A Korean tokenizer that outruns its rivals and fixes your typos
Kiwi is a fast, open-source Korean morphological analyzer with built-in typo correction and bindings for nearly every language you might actually use.

What it does
Kiwi segments Korean text into morphemes—nouns, verbs, particles, endings, and the rest—using the Sejong tag set. It claims ~87% accuracy on web text and ~94% on written text, and since version 0.13.0 it can auto-correct simple typos during analysis. The core is C++, but the project has accumulated wrappers for Python, Java, C#, Go, R, Rust, Flutter, WebAssembly, and even an Android AAR.
The interesting bit
The project ships its own lightweight language model for disambiguation, which is unusual for a “fast” tokenizer. The README shows benchmark charts suggesting it keeps pace with or outruns competitors while still resolving ambiguous splits.
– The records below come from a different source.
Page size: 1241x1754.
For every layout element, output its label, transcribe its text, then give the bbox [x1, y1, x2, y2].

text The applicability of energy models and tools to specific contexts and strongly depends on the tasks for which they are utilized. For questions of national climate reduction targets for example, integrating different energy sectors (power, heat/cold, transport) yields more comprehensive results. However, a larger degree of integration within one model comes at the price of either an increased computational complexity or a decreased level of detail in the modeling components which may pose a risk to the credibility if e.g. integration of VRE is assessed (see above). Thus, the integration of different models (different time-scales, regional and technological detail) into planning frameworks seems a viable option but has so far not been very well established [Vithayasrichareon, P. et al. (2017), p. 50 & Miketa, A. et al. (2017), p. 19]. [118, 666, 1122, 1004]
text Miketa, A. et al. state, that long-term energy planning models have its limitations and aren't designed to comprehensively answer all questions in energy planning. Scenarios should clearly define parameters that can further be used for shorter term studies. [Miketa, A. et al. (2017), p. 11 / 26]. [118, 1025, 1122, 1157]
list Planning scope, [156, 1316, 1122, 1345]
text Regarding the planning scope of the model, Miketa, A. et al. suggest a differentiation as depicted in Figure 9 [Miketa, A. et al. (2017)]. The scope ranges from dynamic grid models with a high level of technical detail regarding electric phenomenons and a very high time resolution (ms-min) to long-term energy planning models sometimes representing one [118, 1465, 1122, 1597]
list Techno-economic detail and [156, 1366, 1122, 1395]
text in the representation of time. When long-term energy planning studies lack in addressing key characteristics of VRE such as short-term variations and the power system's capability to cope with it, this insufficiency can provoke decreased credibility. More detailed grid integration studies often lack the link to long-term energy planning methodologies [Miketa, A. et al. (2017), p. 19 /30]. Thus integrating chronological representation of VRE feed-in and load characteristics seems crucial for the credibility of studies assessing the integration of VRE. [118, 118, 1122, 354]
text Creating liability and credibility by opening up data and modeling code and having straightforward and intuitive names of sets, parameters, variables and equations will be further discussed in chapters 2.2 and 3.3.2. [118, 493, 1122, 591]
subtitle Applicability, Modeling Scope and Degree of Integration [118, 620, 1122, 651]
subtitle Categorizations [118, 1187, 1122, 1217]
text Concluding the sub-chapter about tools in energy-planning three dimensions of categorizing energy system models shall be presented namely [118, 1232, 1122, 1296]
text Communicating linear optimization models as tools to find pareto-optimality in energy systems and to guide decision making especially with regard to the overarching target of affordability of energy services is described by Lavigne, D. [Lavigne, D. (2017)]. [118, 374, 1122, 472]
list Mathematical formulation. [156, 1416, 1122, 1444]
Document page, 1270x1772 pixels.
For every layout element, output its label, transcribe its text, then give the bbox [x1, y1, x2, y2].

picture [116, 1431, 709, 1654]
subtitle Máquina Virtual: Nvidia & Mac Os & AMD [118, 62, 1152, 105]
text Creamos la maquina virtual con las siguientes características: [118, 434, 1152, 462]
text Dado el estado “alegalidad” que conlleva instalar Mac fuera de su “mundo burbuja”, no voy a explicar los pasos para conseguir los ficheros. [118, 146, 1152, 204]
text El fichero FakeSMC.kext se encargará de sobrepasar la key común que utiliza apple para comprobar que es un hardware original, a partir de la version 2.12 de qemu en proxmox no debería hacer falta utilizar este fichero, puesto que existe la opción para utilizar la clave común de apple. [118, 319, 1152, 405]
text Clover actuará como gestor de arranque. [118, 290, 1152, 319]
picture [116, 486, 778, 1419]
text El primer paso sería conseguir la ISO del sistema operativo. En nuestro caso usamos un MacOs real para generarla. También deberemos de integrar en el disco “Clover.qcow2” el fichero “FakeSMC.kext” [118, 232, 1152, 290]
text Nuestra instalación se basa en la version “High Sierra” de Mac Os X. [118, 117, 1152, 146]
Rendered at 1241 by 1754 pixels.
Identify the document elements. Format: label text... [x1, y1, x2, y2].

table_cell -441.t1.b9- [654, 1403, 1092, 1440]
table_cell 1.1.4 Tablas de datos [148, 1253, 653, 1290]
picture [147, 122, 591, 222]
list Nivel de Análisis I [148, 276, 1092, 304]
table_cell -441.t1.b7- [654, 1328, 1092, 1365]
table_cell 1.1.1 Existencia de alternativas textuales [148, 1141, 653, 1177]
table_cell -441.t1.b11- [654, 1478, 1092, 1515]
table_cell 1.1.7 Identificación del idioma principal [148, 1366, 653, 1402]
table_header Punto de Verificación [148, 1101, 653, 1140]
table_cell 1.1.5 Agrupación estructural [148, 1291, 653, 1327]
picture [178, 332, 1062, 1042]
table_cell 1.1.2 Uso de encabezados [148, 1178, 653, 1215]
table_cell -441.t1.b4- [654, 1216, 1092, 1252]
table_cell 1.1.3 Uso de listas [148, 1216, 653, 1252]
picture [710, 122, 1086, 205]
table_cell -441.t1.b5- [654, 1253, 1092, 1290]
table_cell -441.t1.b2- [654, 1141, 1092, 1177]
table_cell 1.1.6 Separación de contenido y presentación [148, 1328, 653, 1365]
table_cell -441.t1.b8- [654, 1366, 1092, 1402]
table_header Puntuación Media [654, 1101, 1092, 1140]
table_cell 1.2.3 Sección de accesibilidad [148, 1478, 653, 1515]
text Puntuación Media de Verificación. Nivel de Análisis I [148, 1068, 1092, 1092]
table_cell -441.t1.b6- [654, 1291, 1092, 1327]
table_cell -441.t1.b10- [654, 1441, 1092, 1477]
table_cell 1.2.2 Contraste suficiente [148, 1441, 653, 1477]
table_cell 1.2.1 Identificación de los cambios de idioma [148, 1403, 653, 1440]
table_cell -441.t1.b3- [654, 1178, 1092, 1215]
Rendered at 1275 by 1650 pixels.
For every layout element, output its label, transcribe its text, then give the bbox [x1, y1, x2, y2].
Multithreading is built into the library itself, not bolted on by wrappers.
Key highlights
- Core library in C++17 with prebuilt binaries for Windows, Linux, macOS, Android, plus ARM64 and PPC64LE
- Auto typo correction (0.13.0+) with eval data showing recovery on
web_with_typos.txt - Sentence splitting and tokenization benchmarks published, with links to reproduce
- Web demo at kiwi.bab2min.pe.kr for quick testing
- Active CI across x86_64, ARM64, PPC64LE, and WASM
Caveats
- Swift wrapper is “coming soon” as of the README
- Model files live in Git LFS; clone without it and you will have a bad time
- The typo-correction mode loads slower and uses ~2.5× the memory (693 MB vs 278 MB in the sample run)
Verdict
Worth a look if you process Korean text at scale and need speed without sacrificing accuracy. Skip it if you only need English tokenization or if you are allergic to downloading large model files.